We have all been there. Getting your heart broken by someone you love or once loved is painful. The pain at times can seem like it’s never going to end. Sometimes we get so wrapped up in relationships that when or if that person ever leaves our lives, we lose our identity. There is no simple way to make all things well again, but the healing process for a serious break-up doesn’t have to be depressing either. This specific time is a time for growth and the sooner you understand that the easier the process will be. Here are 11 tips for a successful healing process.
1. Don’t be in contact with your EX.
For some this isn’t even an issue, for others… it is. How do you say goodbye to the person that once did life with you, your best friend, and the person who knew every little thing about you? It seems impossible to do, but you can do it. The longer you stay in touch with your ex, the more difficult it becomes to move on. Unless you guys have made an agreement to get back together or stay friends and both people being completely okay with it, then there is no need to keep in touch. Staying in touch only drags the break-up on.
2. Avoid their social media accounts.
Much easier said than done. Checking on their Instagram and Twitter accounts are only going to put you in a bad mood. Lying in bed on social media, it is hard to avoid the search bar that’s haunting you to just type in the name of your ex. It seems innocent, but as soon as you start looking at pictures you get trapped in your thoughts of the past and what “could’ve been, should’ve been” for the rest of the night.
3. Look at the positives.
It is so important to keep a positive mind during this time. Even though it may seem like your world just cannot go on without that one person in your life, it can and it will. Singleness can be a blessing and I encourage you to take advantage of it. Meet people, explore places, expand your knowledge, find your passions in life, and spend time with your close friends. If you go about it the right way, being single can be a huge positive in your life.
4. Meet new people.
Sometimes it is simpler said than done, but meeting new people is a great way to get your mind off things. By meeting new people, whether it’s at school, work, a social event, or through a mutual friend, it focuses your attention on creating new relationships with people and getting to know who they are.
5. Occupy your mind and time.
Like meeting new people, finding new hobbies or interest will occupy your time with positive time spent. Picking up hobbies that you can practice consistently and grow in as an individual can be healthy for both body and mind. Staying busy and spending your time wisely will keep you from thinking about the negativities that come along with a break-up.
6. Don’t search for a rebound.
Rebounds may seem like an easy solution to a rough break-up, but they aren’t the best. I’m not saying you can’t have friends or you can’t meet other people, but don’t be on the lookout for a guy or girl you want to replace your previous relationship. It is important to remember you just got out of a relationship and getting into another one isn’t going to help with the issues from the past one. This time is meant for you to heal and become whole again.
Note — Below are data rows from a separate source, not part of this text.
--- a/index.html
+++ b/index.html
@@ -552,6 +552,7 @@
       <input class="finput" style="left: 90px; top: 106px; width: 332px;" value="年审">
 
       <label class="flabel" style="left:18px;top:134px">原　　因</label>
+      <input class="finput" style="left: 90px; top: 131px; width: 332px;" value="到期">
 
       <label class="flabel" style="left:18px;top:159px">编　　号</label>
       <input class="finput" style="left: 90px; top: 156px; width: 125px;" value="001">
7. Concentrate on improving yourself.
Take time to work on you. Know yourself and why you do the things you do. Work on areas you think need some improvement. This is the perfect time in life to take a step back, evaluate yourself, grow as an individual, and mature in who you are. Investing the time to improve on things will not only be beneficial to you now, but it will do you a lot of good in the future. Concentrate on loving who you are and being happy as you are.
8. Know your worth.
This was a huge struggle for me in my recent break-up. It is one thing to voice your self-worth and another to feel your self-worth. I know my worth is found in Christ and no guy could ever take that away or add to it. I am a daughter of the most High King, knowing this is the only way I started to heal. And If that isn’t your cup of tea and you struggle with your worth, then make notes of encouragement that you can place in areas throughout your day to remind you that you are loved, unique, worth it, etc. No one can determine your worth.
9. FORGIVE.
For me, this one is the most important. As well as one of the most difficult. Being able to forgive someone for cheating, lying, hurting you, or whatever else they may have done, is a challenging task. Many times this is the reason why people can’t let go. When it comes down to it, people are people. We are sinful creatures and we are going to mess up, disappoint, and hurt one another. You can’t hold onto the past and what someone’s done to you. You have to learn forgiveness and your life will be a whole lot easier.
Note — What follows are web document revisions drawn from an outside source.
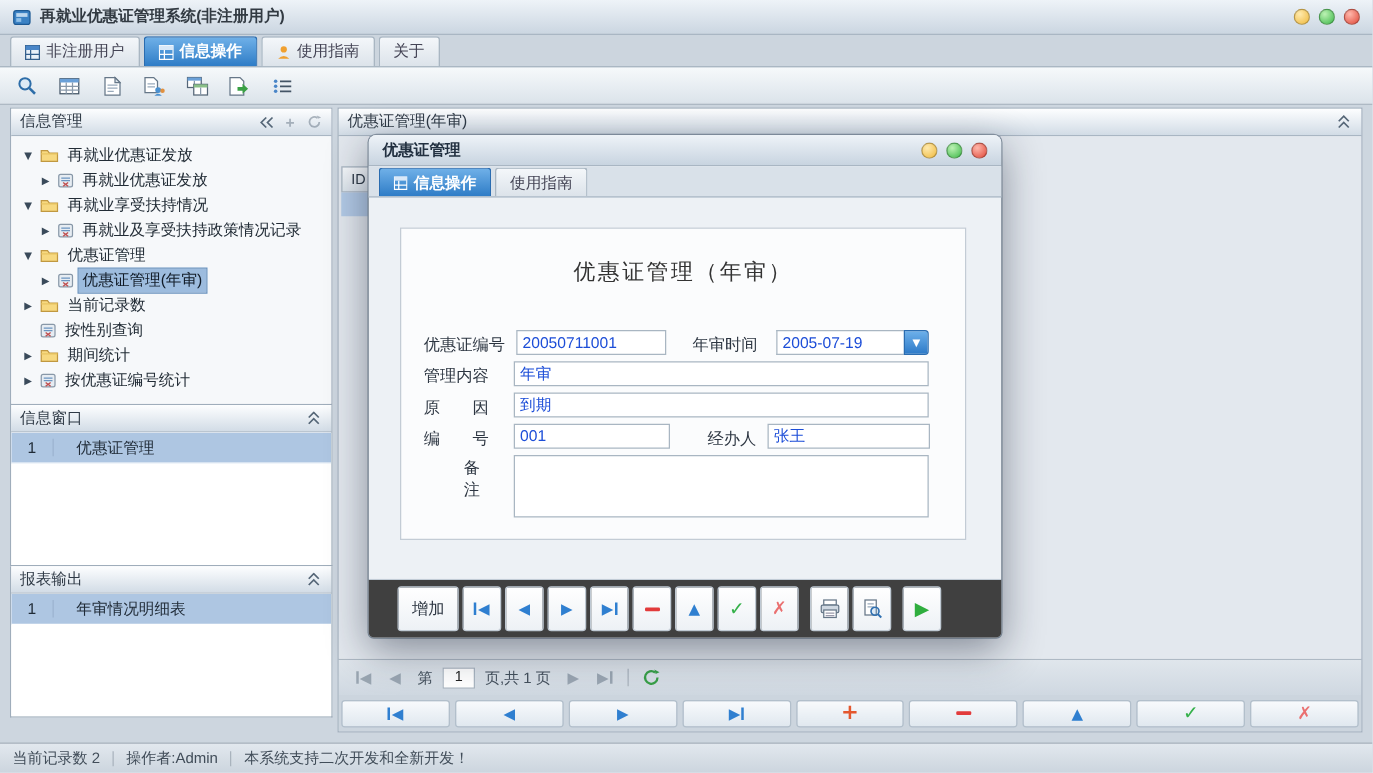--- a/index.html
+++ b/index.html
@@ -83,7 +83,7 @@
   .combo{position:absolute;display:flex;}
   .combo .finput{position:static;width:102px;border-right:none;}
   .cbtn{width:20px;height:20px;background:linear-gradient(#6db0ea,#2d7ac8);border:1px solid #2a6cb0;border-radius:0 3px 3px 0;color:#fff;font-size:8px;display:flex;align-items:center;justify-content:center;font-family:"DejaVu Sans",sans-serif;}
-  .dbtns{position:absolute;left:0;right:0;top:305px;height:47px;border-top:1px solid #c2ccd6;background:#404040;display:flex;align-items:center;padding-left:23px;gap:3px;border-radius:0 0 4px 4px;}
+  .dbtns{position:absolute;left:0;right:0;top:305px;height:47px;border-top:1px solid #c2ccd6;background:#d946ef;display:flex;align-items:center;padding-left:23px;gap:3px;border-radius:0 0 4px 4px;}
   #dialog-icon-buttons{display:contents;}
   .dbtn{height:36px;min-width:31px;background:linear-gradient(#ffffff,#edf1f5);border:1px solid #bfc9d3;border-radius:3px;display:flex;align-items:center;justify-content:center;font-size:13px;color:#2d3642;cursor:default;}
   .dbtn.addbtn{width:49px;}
10. Remember what you’ve learned.
Whether the relationship was amazing or absolutely terrible, you’ve learned something valuable from it. You can choose to come out of a break-up empty handed or not. They teach you so much about the other person, yourself, relationships in general, and life. Relationships can grow you and break-ups can make you stronger. It’s a great thing to be able to look back in a positive way and see things you’ve learned.
11. Give it time.
If you are anything like me, then being patient is not something that comes easily to you. It’s also something that we both should really work on. I know you have heard this before, but time will heal. You have to be patient and take it a day at a time. You will have some bad days, but most of all you will have some great ones. So just stick it out and give it some time.
With the right mindset, you can only grow from this situation. Remember, your world isn’t over. Things can only get better!